No sé cuándo ocurrió, pero ocurrió. Hubo un momento, no demasiado lejano, en el que las derrotas y los fracasos, por menores que estos fuesen, comenzaron a convertirse en algo cada vez más inhabitual en Real Madrid y FC Barcelona. No es que históricamente los dos gigantes del fútbol español hubieran sido asiduos al fiasco y a los sinsabores, más bien al contrario, pero la sensación era otra bien distinta de la actual. Cualquier equipo podía derrotar a cualquiera de los dos colosos. Cualquier campo ajeno podía llegar a convertirse en maldito. Nadie ganaba ligas perdiendo menos del quince por ciento de los puntos en juego y, sobre todo, jamás había un abismo insalvable entre los dos primeros clasificados y el resto de equipos como el que existe en la actualidad. Existía incertidumbre prácticamente en cada partido. La competición liguera estaba viva y demandaba una exigencia casi constante a aquel que quisiera optar a ser campeón del torneo. Hoy ese escenario ya no existe. Las circunstancias actuales del fútbol español han desnaturalizado de tal manera la derrota de los dos grandes que cada vez que se produce algún tropiezo de estos un cataclismo parece sacudir sus respectivos entornos.
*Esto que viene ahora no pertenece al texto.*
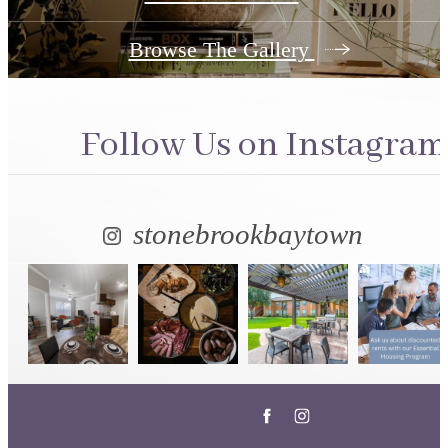
Browse The Gallery
Follow Us
on Instagram
stonebrookbaytown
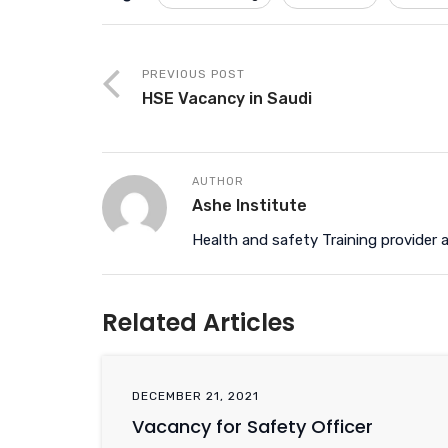
PREVIOUS POST
HSE Vacancy in Saudi
AUTHOR
Ashe Institute
Health and safety Training provider a
Related Articles
DECEMBER 21, 2021
Vacancy for Safety Officer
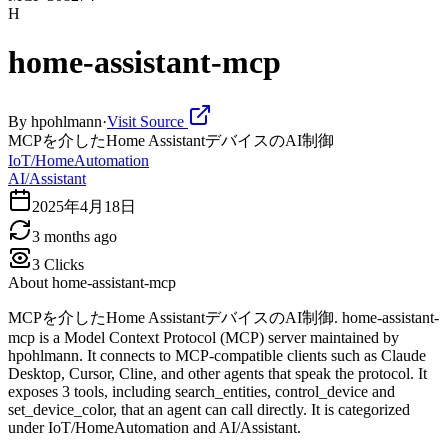
H
home-assistant-mcp
By
hpohlmann
·
Visit Source
MCPを介したHome AssistantデバイスのAI制御
IoT/HomeAutomation
AI/Assistant
2025年4月18日
3 months ago
3
Clicks
About
home-assistant-mcp
MCPを介したHome AssistantデバイスのAI制御. home-assistant-
mcp is a Model Context Protocol (MCP) server maintained by
hpohlmann. It connects to MCP-compatible clients such as Claude
Desktop, Cursor, Cline, and other agents that speak the protocol. It
exposes 3 tools, including search_entities, control_device and
set_device_color, that an agent can call directly. It is categorized
under IoT/HomeAutomation and AI/Assistant.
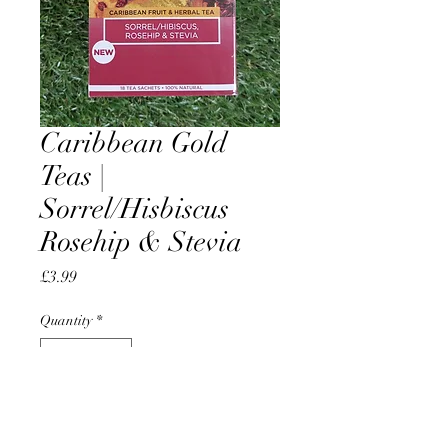
Caribbean Gold
Teas |
Sorrel/Hisbiscus
Rosehip & Stevia
Price
£3.99
Quantity
*
Add to Cart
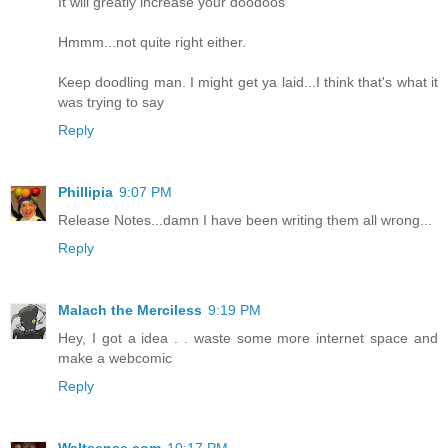
It will greatly increase your doodoos
Hmmm...not quite right either.
Keep doodling man. I might get ya laid...I think that's what it
was trying to say
Reply
Phillipia
9:07 PM
Release Notes...damn I have been writing them all wrong...
Reply
Malach the Merciless
9:19 PM
Hey, I got a idea . . waste some more internet space and
make a webcomic
Reply
Waltsense.com
10:17 PM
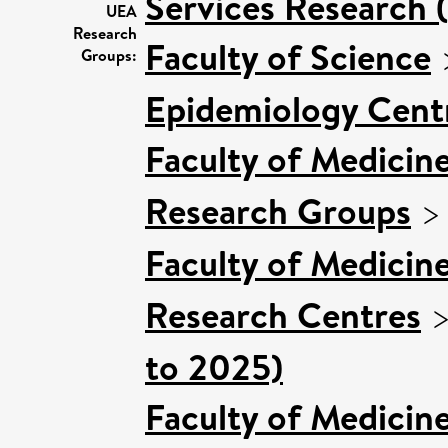
Services Research 
UEA
Research
Faculty of Science
Groups:
Epidemiology Cent
Faculty of Medicin
Research Groups
Faculty of Medicin
Research Centres
to 2025)
Faculty of Medicin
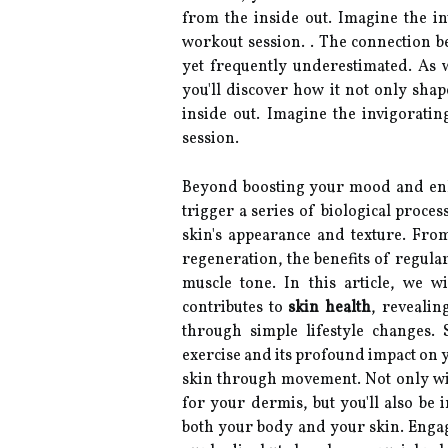
from the inside out. Imagine the in
workout session. . The connection be
yet frequently underestimated. As 
you'll discover how it not only shap
inside out. Imagine the invigorati
session.
Beyond boosting your mood and enhan
trigger a series of biological proce
skin's appearance and texture. From
regeneration, the benefits of regul
muscle tone. In this article, we 
contributes to
skin health
, revealin
through simple lifestyle changes.
exercise and its profound impact on y
skin through movement. Not only will
for your dermis, but you'll also be 
both your body and your skin. Engagi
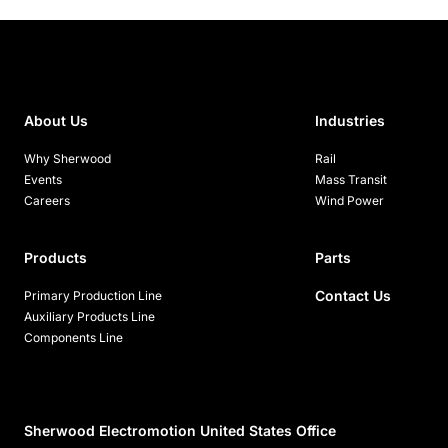
About Us
Industries
Why Sherwood
Rail
Events
Mass Transit
Careers
Wind Power
Products
Parts
Contact Us
Primary Production Line
Auxiliary Products Line
Components Line
Sherwood Electromotion United States Office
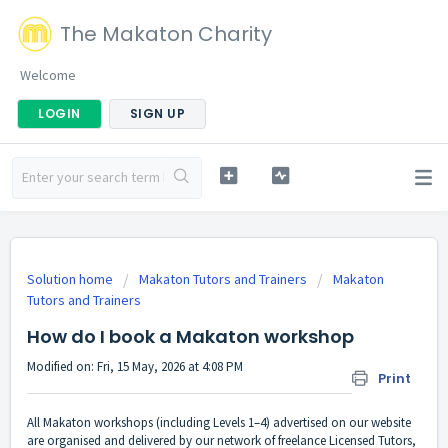
The Makaton Charity
Welcome
LOGIN
SIGN UP
Solution home
Makaton Tutors and Trainers
Makaton
Tutors and Trainers
How do I book a Makaton workshop
Modified on: Fri, 15 May, 2026 at 4:08 PM
Print
All Makaton workshops (including Levels 1–4)
advertised on our website
are organised and delivered by our network of freelance Licensed Tutors,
Como si en su naturaleza no tuviese cabida la derrota, variable tan asociada a la competición y al deporte que resulta casi insultante semejante menosprecio.
Hace tiempo que tanto Real Madrid como FC Barcelona convirtieron lo extraordinario en norma. Las abismales diferencias presupuestarias con el resto de equipos del campeonato nacional otorgaron a ambos clubes una superioridad abrumadora sobre unos competidores que, al mismo tiempo, veían como sus plantillas se debilitaban año tras año para fortalecer aún más a los colosos. Ganar se puso muy barato. Arrasar semana tras semana pasó a ser una cosa no sólo asumible, sino exigible. La Liga pasó a ser una cosa de dos. Exclusivamente de dos. Así era como se había decidido montar el tenderete.
Enfrentarse a equipos que antaño hubiesen exigido redoblar esfuerzos para obtener algo positivo ante ellos pasó a convertirse en un compromiso rutinario, en una tarea sencilla que apenas requería de un 40% del potencial real de madridistas y culés. La consecuencia inmediata fue clara: los dos gigantes empezaron a coleccionar goleadas a favor con una prodigalidad pasmosa. Y todo con un rendimiento funcionarial, sin forzar la máquina, cumpliendo el expediente en espera de mayores empresas.
Madrid y Barcelona se suavizaron, relajaron sus costumbres. Disfrutaron de caminar descalzos sobre la fina arena templada de la mejor playa caribeña, porque las exigencias reales eran mínimas, casi inexistentes. La tensión se alivió hasta mínimos inconcebibles porque la competición local, salvo casos muy aislados, dejó de ser exigente con ellos. Sin embargo, el nuevo escenario liguero iba a traer consigo una consecuencia indirecta en la competición continental.
Madridistas y azulgranas, acostumbrados a masajearse los pies con la agradable arena caribeña, perdieron la costumbre de caminar sobre la roca descarnada y cortante. Habituados a no quitarse las pantuflas y el batín, se les olvidó atarse las botas. Se olvidaron de competir al máximo nivel porque apenas lo necesitaban, porque prácticamente nadie se lo exigía de manera regular. Por eso, cuando la competición europea comenzaba a ponerse firme, cuando aquellos equipos a los que Real Madrid y Barça no multiplicaban por diez en sus presupuestos llegaron para plantar cara a los dos colosos nacionales, las vergüenzas de estos comenzaron a quedar al descubierto. Empezó a ser necesario algo más que presentarse y estampar la firma en el acta del partido para salir airoso.
Puede que las severísimas derrotas de FC Barcelona y Real Madrid en los partidos de ida de las semifinales de la UEFA Champions League sean simplemente fruto de la casualidad o de un simple mal día en la oficina, no vamos a obviarlo. Pero puede también que el modelo futbolístico español necesite revisar alguno de los convencionalismos (supremacía mediática absoluta de los dos gigantes, escasa cultura de club lejos de los dos grandes focos de atención, reparto de beneficios de los contratos televisivos…) que lo gobiernan. Puede que las consecuencias indirectas de haber aniquilado todo atisbo de competencia en el torneo liguero tengan más peso del que en un principio pudiera otorgársele. Desnaturalizar las derrotas, convertirlas en excepción y en motivo de escarnio despiadado, ha terminado por situar a blancos y azulgranas en una situación inesperadamente incómoda.